Sciopero ‘sociale‘ per comprendere anche chi il diritto allo sciopero non ce l’ha, in una fase in cui la precarietà è sempre più diffusa e le possibilità di lavoro sempre più ridotte. Una fase in cui è necessario reinventare lo sciopero con nuove forme contro la frammentazione del mondo del lavoro e l’isolamento delle persone.

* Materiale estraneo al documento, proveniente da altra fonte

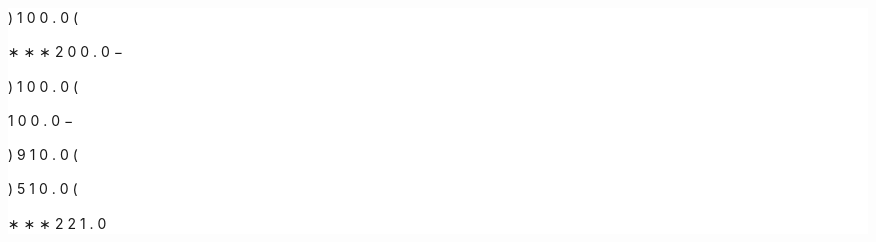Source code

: )
1
0
0
.
0
(

∗
∗
∗
2
0
0
.
0
−

)
1
0
0
.
0
(

1
0
0
.
0
−

)
9
1
0
.
0
(

)
5
1
0
.
0
(

∗
∗
∗
2
2
1
.
0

Sappiamo quanto sia difficile oggi scioperare.
Ma sappiamo anche che stare fermi ora vuol dire perdere (o quasi) la possibilità di lottare domani.
La riforma del mercato del lavoro del governo Renzi renderà il lavoro sempre più ricattabile, servile, povero.
Contro tutto questo dobbiamo alzare la testa, prendere parola, resistere.

striker-pirata

Il Partito Pirata aderisce allo sciopero del 14 novembre e al percorso da scrivere collettivamente in uno spazio comune per la difesa dei diritti per una vita dignitosa e libera da paure esistenziali.
Uno sciopero da portare anche in rete per dar voce, attraverso nuove forme di partecipazione, a chi non ha la possibilità di farlo attraverso la forma tradizionale.
La rete quale spazio digitale dove lo sfruttamento del lavoro degli “arruolati” per la produzione di hardware, infrastruttura e software si realizza attraverso metodi tradizionali (contratti atipici, saltuari, precariato, delocalizzazione, …), attraverso la separazione fisica dei lavoratori (telelavoro) che operano prevalentemente nel software e nei servizi.
Uno sfruttamento che in questo ambito passa anche attraverso l’obbligo di perenne formazione, spesso non retribuita, alla quale le tecnologie digitali costringono.
Ultima frontiera lo sfruttamento dei dati personali, testi e media di tutti gli utenti inconsapevolmente arruolati in forma gratuita per la produzione di contenuti e veicolazione di flussi informativi nei social network per arricchire il calderone dei big data.
Una produzione immateriale che nasce dalla vita attiva e si riversa in quella digitale dove la partecipazione di molti si trasforma così in profitto per pochi.
Una forma di sfruttamento svincolata da qualunque forma retributiva che rende obsoleti i modelli di analisi del mondo del lavoro: salario, orario, produttività individuale. Un motivo in più, oltre alla riduzione fisiologica della disponibilità di posti di lavoro, che rende indispensabile parlare oggi di reddito di esistenza.

Ultima considerazione, ma non per questo trascurabile, di come questa attività diffusa di movimentazione di flussi informativi generi un ulteriore valore aggiunto per chi ne ha il dominio, quello di poterla sfruttare anche come nuova frontiera di controllo sociale (grazie Edward Snowden).